Aku terkejut mendengar apa yang baru saja dia katakan. Kelvin berencana membiarkan dirinya menanggung hal itu dengan keinginannya sendiri. Beberapa saat aku terkesan dengan keberaniannya, dia memiliki pribadi yang luar biasa dibandingkan dua laki-laki lainnya.

"Apa lo serius?" aku bertanya meski sedikit ragu. Penasaran dengan kesungguhan yang dimiliki olehnya.

Siswa berwajah tegas itu tidak langsung membalas. Ekspresinya masih penuh dengan keyakinan, tidak ada keraguan lagi kalau dia bersungguh-sungguh dengan tawarannya tadi.

"Ya, gue serius. Asalkan mereka bisa terus sekolah di sini, cuman itu satu-satunya jalan," sahut Kelvin sembari mengarahkan bola matanya ke bawah.

"Gue udah denger dari Yurina. Lo udah di blacklist dari semua sekolah formal, 'kan? Dan juga kalau lo kena dropout, bukannya lo gak bisa lanjutin sekolah lagi?"

Kebenaran ini bukan hanya bersumber dari Yurina. Informasi yang kuingat dari biodata Kelvin Aditama Sitohang yang orang itu pernah perlihatkan awal bulan lalu. Kasusnya sama seperti David. Bisa dibilang dia hanya terbawa arus pergaulan yang salah, tetapi ....

"Enggak papa, lagian dari awal gue emang enggak mau sekolah di sini. Soalnya gue benci Amemayu."

Kejutan lain yang kudapati adalah sesuatu yang tidak mungkin aku dengar dari orang lain. Mereka yang masuk sekolah ini adalah orang yang menginginkan kesuksesan dan mengidam-idamkannya. Tidak mungkin ada kebencian pada Amemayu jika kau bersekolah di sini. Belum sempat aku merespon, Kelvin kembali bersuara.

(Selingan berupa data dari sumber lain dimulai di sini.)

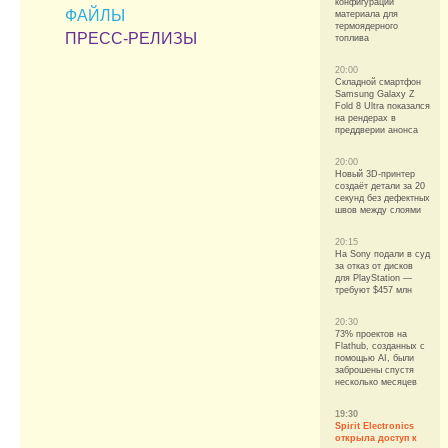
конфигурации
ФАЙЛЫ
материала для
термоядерного
ПРЕСС-РЕЛИЗЫ
топлива
20:00
Складной смартфон
Samsung Galaxy Z
Fold 8 Ultra показался
на рендерах в
преддверии анонса
20:00
Новый 3D-принтер
создаёт детали за 20
секунд без дефектных
швов между слоями
20:15
На Sony подали в суд
за отказ от дисков
для PlayStation —
требуют $457 млн
20:30
73% проектов на
Flathub, созданных с
помощью AI, были
заброшены спустя
несколько месяцев
19:30
Spirit Electronics
открыла доступ к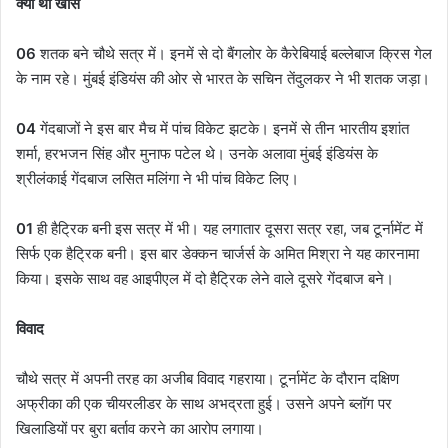
क्या था खास
06
शतक बने चौथे सत्र में। इनमें से दो बैंगलोर के कैरेबियाई बल्लेबाज क्रिस गेल
के नाम रहे। मुंबई इंडियंस की ओर से भारत के सचिन तेंदुलकर ने भी शतक जड़ा।
04
गेंदबाजों ने इस बार मैच में पांच विकेट झटके। इनमें से तीन भारतीय इशांत
शर्मा, हरभजन सिंह और मुनाफ पटेल थे। उनके अलावा मुंबई इंडियंस के
श्रीलंकाई गेंदबाज लसित मलिंगा ने भी पांच विकेट लिए।
01
ही हैट्रिक बनी इस सत्र में भी। यह लगातार दूसरा सत्र रहा, जब टूर्नामेंट में
सिर्फ एक हैट्रिक बनी। इस बार डेक्कन चार्जर्स के अमित मिश्रा ने यह कारनामा
किया। इसके साथ वह आइपीएल में दो हैट्रिक लेने वाले दूसरे गेंदबाज बने।
विवाद
चौथे सत्र में अपनी तरह का अजीब विवाद गहराया। टूर्नामेंट के दौरान दक्षिण
अफ्रीका की एक चीयरलीडर के साथ अभद्रता हुई। उसने अपने ब्लॉग पर
खिलाडियों पर बुरा बर्ताव करने का आरोप लगाया।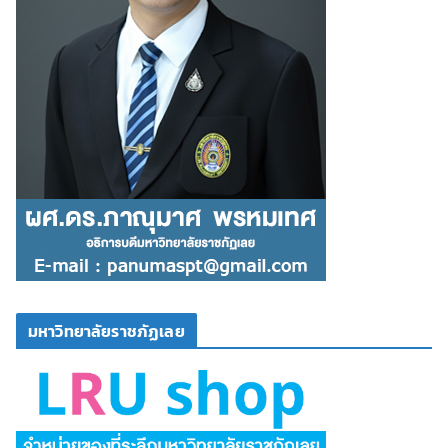
มหาวิทยาลัยราชภัฏเลย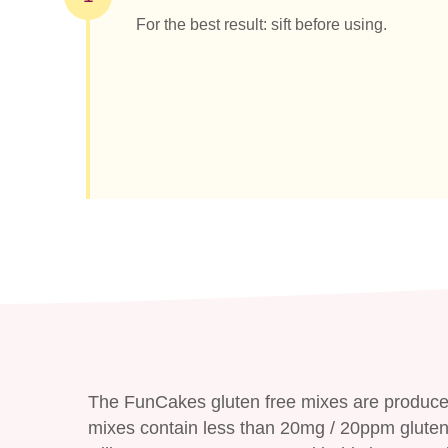
For the best result: sift before using.
The FunCakes gluten free mixes are produced 
mixes contain less than 20mg / 20ppm gluten p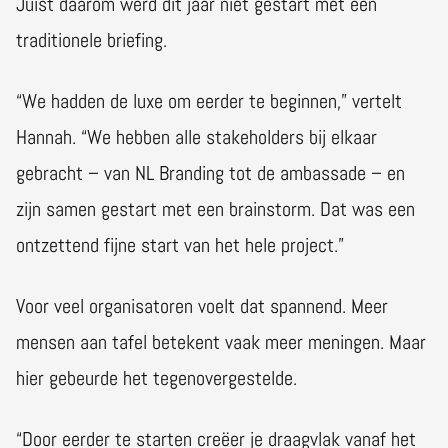
Juist daarom werd dit jaar niet gestart met een
traditionele briefing.
“We hadden de luxe om eerder te beginnen,” vertelt
Hannah. “We hebben alle stakeholders bij elkaar
gebracht – van NL Branding tot de ambassade – en
zijn samen gestart met een brainstorm. Dat was een
ontzettend fijne start van het hele project.”
Voor veel organisatoren voelt dat spannend. Meer
mensen aan tafel betekent vaak meer meningen. Maar
hier gebeurde het tegenovergestelde.
“Door eerder te starten creëer je draagvlak vanaf het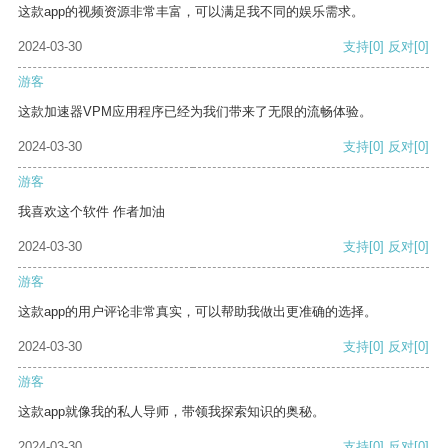
这款app的视频资源非常丰富，可以满足我不同的娱乐需求。
2024-03-30
支持
[0]
反对
[0]
游客
这款加速器VPM应用程序已经为我们带来了无限的流畅体验。
2024-03-30
支持
[0]
反对
[0]
游客
我喜欢这个软件 作者加油
2024-03-30
支持
[0]
反对
[0]
游客
这款app的用户评论非常真实，可以帮助我做出更准确的选择。
2024-03-30
支持
[0]
反对
[0]
游客
这款app就像我的私人导师，带领我探索知识的奥秘。
2024-03-30
支持
[0]
反对
[0]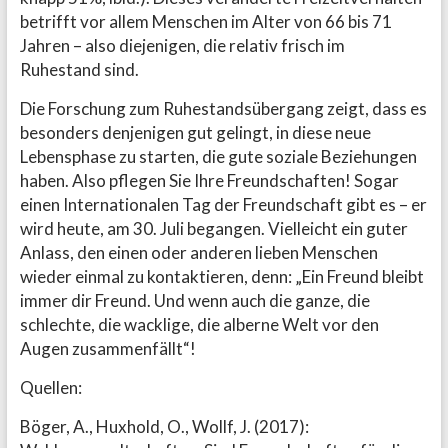
betrifft vor allem Menschen im Alter von 66 bis 71
Jahren – also diejenigen, die relativ frisch im
Ruhestand sind.
Die Forschung zum Ruhestandsübergang zeigt, dass es
besonders denjenigen gut gelingt, in diese neue
Lebensphase zu starten, die gute soziale Beziehungen
haben. Also pflegen Sie Ihre Freundschaften! Sogar
einen Internationalen Tag der Freundschaft gibt es – er
wird heute, am 30. Juli begangen. Vielleicht ein guter
Anlass, den einen oder anderen lieben Menschen
wieder einmal zu kontaktieren, denn: „Ein Freund bleibt
immer dir Freund. Und wenn auch die ganze, die
schlechte, die wacklige, die alberne Welt vor den
Augen zusammenfällt“!
Quellen:
Böger, A., Huxhold, O., Wollf, J. (2017):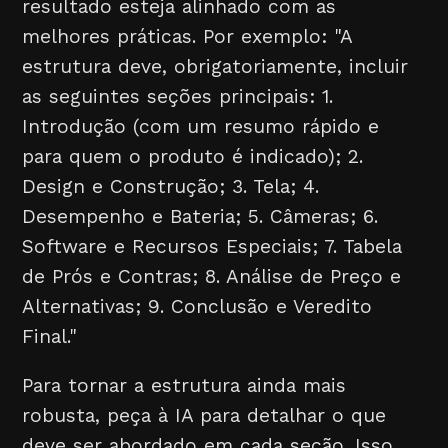
resultado esteja alinhado com as
melhores práticas. Por exemplo: "A
estrutura deve, obrigatoriamente, incluir
as seguintes seções principais: 1.
Introdução (com um resumo rápido e
para quem o produto é indicado); 2.
Design e Construção; 3. Tela; 4.
Desempenho e Bateria; 5. Câmeras; 6.
Software e Recursos Especiais; 7. Tabela
de Prós e Contras; 8. Análise de Preço e
Alternativas; 9. Conclusão e Veredito
Final."
Para tornar a estrutura ainda mais
robusta, peça à IA para detalhar o que
deve ser abordado em cada seção. Isso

"Dan juga, gue rasa mereka masih bisa ngeraih masa depan kalau tetap ada di sini."

Sebuah senyuman tipis yang hampir tidak terlihat. Itu bukanlah sebuah kebahagian, melainkan rasa syukur yang bercampur dengan sedikit kesedihan. Kelvin tahu betul kalau sudah keluar dari SMA Amemayu dirinya tidak akan punya lagi masa depan yang cerah.

"Apa mereka bakalan setuju gitu aja kalau lo ngelakuin hal ini?"

Meski aku yang memberikan tawaran itu, tetap saja sulit rasanya menerima seseorang yang suka rela untuk mengajukan diri. Masih ada rasa kasihan yang bergejolak dalam diriku jika seseorang yang tidak tahu apa-apa mengenai sekolah ini dengan senang hati keluar untuk kepentinganku.

"Gue tau mereka bakalan nolak, makanya gue sengaja buat nemuin lo sendiri hari ini. Dan gue punya satu permintaan," kata Kelvin dengan tatapan serius.

Aku membalas tatapannya itu, menerima keyakinannya dengan sungguh-sungguh. Kelvin adalah siswa biasa yang mengambil langkah berani untuk menyelamatkan teman-temannya. Lalu apa aku memang harus membiarkannya disantap serigala begitu saja?

"Apa?"

"Bilang sama mereka kalau perjanjian itu diganti dan kita tetap bisa tampil di event entar. Gue rasa lo bisa ngelakuin itu, 'kan?"

Dengan kata lain Kelvin ingin menutupi aksinya dengan kebohongan kecil. Karena kalau sahabat-sahabatnya tahu, mereka pasti tidak akan membiarkan hal itu terjadi. Ikatan yang benar-benar kuat sehingga aku berpikir, apa melakukan pengorbanan adalah pilihan tepat?